Lyft Shares Off as Stifel Mulls Unclear Path to Recovery for Ride Hailing

Lyft shares were cut to hold at Stifel on what the investment firm says is likely to be a "slow and uncertain path to recovery" for ride hailing.
Publish date:

Lyft  (LYFT) - Get Report shares fell on Monday after Stifel downgraded the stock days after the ride-hailing company's results topped analysts' first-quarter estimates.

Stifel analysts cut the stock to hold from buy and lowered their price target on the San Francisco company to $35 a share from $38. 

The new target indicates less than 7% upside from the stock's Friday closing price of $32.73. 

The San Francisco ride-hailing company's shares at last check were off 6% at $30.76.

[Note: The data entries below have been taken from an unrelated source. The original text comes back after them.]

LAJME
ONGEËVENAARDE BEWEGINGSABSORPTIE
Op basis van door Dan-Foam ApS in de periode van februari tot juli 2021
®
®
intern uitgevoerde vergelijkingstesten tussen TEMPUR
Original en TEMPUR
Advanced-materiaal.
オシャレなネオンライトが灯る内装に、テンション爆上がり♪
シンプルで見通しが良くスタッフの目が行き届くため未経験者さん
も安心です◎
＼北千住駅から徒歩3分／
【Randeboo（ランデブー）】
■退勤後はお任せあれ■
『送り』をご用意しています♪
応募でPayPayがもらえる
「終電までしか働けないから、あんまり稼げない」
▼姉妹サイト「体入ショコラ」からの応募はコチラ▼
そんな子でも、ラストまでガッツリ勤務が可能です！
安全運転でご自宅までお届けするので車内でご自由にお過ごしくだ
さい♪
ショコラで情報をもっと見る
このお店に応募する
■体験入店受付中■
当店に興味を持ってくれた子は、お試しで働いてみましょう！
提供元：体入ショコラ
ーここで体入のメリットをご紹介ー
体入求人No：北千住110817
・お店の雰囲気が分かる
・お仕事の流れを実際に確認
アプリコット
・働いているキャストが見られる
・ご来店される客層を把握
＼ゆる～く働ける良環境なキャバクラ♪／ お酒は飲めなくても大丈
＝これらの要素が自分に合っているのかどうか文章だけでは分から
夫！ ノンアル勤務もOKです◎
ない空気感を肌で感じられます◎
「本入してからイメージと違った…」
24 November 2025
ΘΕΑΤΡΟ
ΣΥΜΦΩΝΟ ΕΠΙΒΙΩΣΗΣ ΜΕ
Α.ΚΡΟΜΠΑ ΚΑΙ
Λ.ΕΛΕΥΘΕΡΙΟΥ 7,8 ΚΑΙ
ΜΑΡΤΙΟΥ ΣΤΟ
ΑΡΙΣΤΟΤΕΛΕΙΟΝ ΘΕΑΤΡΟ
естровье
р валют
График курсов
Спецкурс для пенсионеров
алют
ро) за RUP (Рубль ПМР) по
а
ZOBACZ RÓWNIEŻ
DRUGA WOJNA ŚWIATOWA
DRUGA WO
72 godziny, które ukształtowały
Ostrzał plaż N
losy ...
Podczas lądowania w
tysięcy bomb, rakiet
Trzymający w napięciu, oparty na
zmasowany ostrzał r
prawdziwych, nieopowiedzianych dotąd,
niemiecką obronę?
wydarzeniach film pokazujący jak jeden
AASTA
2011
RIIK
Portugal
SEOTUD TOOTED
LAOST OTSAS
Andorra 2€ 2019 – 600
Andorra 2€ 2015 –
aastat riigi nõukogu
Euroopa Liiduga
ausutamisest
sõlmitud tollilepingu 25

"In reviewing our investment case for Lyft, we are challenged to continue to recommend shares at this time given the likely slow and uncertain path to recovery for the domestic ride-hailing market," said analyst Scott Devitt. 

While Lyft was able to top analyst estimates last week, the company did say that rides were down 75% year over year for the month of April, including a 70% decline in the last week of the month. 

While Lyft still expects stabilization and improvement from April levels, the company still forecasts revenue declines of 62% for the second quarter and 28% for the third quarter, both from a year earlier. 

Stifel says it is cautious on the company's rate of recovery and will be monitoring ride-hailing trends to see whether consumer demand is changing.

"We continue to support the company given secular growth trends, profit generation potential, and an innovation-focused team," Devitt said. But the shares "are more fairly balanced on a risk/reward basis given significant near-term headwinds."  

Despite the April slowdown, Lyft was still able to report revenue grew in the first quarter.

Lyft reported $955.7 million in total revenue, an increase of 23% year over year and higher than analyst consensus estimates calling for $882 million. 

Lyft posted a loss of $1.32 a share for Q1, versus a consensus estimate of a loss of $1.31.